5- Le canal de 1869 est représenté par un plan-relief de l’isthme de Suez, créé pour l’exposition universelle de 1878 et spécialement rénové aujourd’hui. D’abord creusé dans des conditions misérables (les paysans Egyptiens équipés de pelles et de pioches obéissent au principe de la "corvée"), le canal peut être achevé grâce à l’avènement de la machine à vapeur qui fait tourner dragueuses et excaveuses.
Depuis 2015, à l’initiative du président égyptien al-Sissi, le doublement du canal sur une partie de son parcours permet la navigation dans les deux sens et raccourcit le temps de la traversée.
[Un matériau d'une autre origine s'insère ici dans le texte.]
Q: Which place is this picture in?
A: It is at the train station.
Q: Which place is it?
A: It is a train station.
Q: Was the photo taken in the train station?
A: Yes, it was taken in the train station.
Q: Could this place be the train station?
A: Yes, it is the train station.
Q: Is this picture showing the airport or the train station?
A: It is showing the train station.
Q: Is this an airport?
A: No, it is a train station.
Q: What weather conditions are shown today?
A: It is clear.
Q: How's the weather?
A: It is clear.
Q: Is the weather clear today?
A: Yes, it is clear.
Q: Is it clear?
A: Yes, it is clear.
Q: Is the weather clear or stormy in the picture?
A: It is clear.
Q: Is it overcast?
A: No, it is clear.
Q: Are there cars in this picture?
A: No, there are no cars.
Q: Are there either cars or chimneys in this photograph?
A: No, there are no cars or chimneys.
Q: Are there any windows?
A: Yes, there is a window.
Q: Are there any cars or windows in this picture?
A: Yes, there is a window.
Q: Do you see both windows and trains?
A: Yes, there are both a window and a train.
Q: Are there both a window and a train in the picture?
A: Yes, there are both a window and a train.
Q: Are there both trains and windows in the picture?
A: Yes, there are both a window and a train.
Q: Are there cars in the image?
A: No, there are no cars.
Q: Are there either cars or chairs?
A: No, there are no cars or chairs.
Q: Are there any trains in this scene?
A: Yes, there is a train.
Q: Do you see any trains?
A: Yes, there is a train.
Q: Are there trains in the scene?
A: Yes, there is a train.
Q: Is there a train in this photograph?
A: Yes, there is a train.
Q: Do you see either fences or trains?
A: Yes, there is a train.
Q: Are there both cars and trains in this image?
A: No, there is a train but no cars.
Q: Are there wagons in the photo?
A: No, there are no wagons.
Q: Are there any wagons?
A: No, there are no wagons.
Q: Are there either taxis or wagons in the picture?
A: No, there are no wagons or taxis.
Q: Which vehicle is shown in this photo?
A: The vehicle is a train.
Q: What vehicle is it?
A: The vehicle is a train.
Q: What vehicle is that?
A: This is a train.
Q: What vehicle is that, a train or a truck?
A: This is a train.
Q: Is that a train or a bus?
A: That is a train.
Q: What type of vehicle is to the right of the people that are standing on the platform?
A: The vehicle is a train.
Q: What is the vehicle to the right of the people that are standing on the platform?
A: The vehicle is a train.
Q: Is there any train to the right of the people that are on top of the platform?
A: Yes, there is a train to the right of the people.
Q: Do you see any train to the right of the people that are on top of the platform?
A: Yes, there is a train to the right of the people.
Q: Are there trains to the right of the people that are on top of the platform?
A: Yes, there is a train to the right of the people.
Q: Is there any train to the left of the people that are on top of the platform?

6- Grand admirateur de l’Egypte, Auguste Bartholdi propose de réaliser à Suez la statue monumentale d’une paysanne drapée dans ses voiles et tendant un flambeau. Mais Ferdinand de Lesseps et Ismaïl Pacha n’ont plus assez d’argent et ne donnent pas suite.
Bartholdi reprend son projet. Il l’aménage quelques temps plus tard pour en faire la Statue de la Liberté, offerte par la France à la ville de New York en 1886. L’exposition présente des maquettes des deux statues.
7- Autre expérience immersive proposée : la projection du discours du président Nasser le 26 juillet 1956 à Alexandrie. Le jour de la fête nationale, face à une foule enthousiaste, il annonce la nationalisation du canal de Suez, notamment pour financer son projet du barrage d’Assouan.
Une opération militaire est engagée en réplique par les Français, les Anglais et les Israéliens, mais elle se solde par un fiasco. En 1967, la guerre des Six Jours et en 1973, la guerre du Kippour ravagent aussi la zone du canal et interrompent même la navigation.
8- Quelques bonnes vidéos : le philosophe Michel Serres de l’Académie française, ancien officier dans la Marine française, raconte une expédition à bord d’un bâtiment militaire de retour d’Indochine, après la crise de Suez ; un bel extrait de « Lawrence d’Arabie » de David Lean où Peter O’Toole dans le rôle-titre croit voir un navire traverser une dune, avant de découvrir le canal ; et Jean Dujardin alias OSS 117, dans une scène désopilante du film « Le Caire, nid d’espions », observe d’un promontoire un panorama à couper le souffle.
9- À la toute fin du parcours, le visiteur peut se placer face à un écran où sont projetées les images d’une caméra fixe, placée à l’avant d’un porte-conteneurs qui parcourt la mythique voie d’eau. Le paysage défile en accéléré et l’impression d’être à bord est troublante.
Quelques réserves
Je n'en vois aucun, tant l’exposition est une réussite !
Encore un mot...
Particularité géographique, prouesse technologique, voie commerciale et couloir stratégique, le canal de Suez est tout cela à la fois, et plus encore. En le présentant sous ses différentes facettes avec des documents extrêmement variés, l’Institut du monde arabe lui consacre une remarquable exposition, très complète, à ne surtout pas manquer.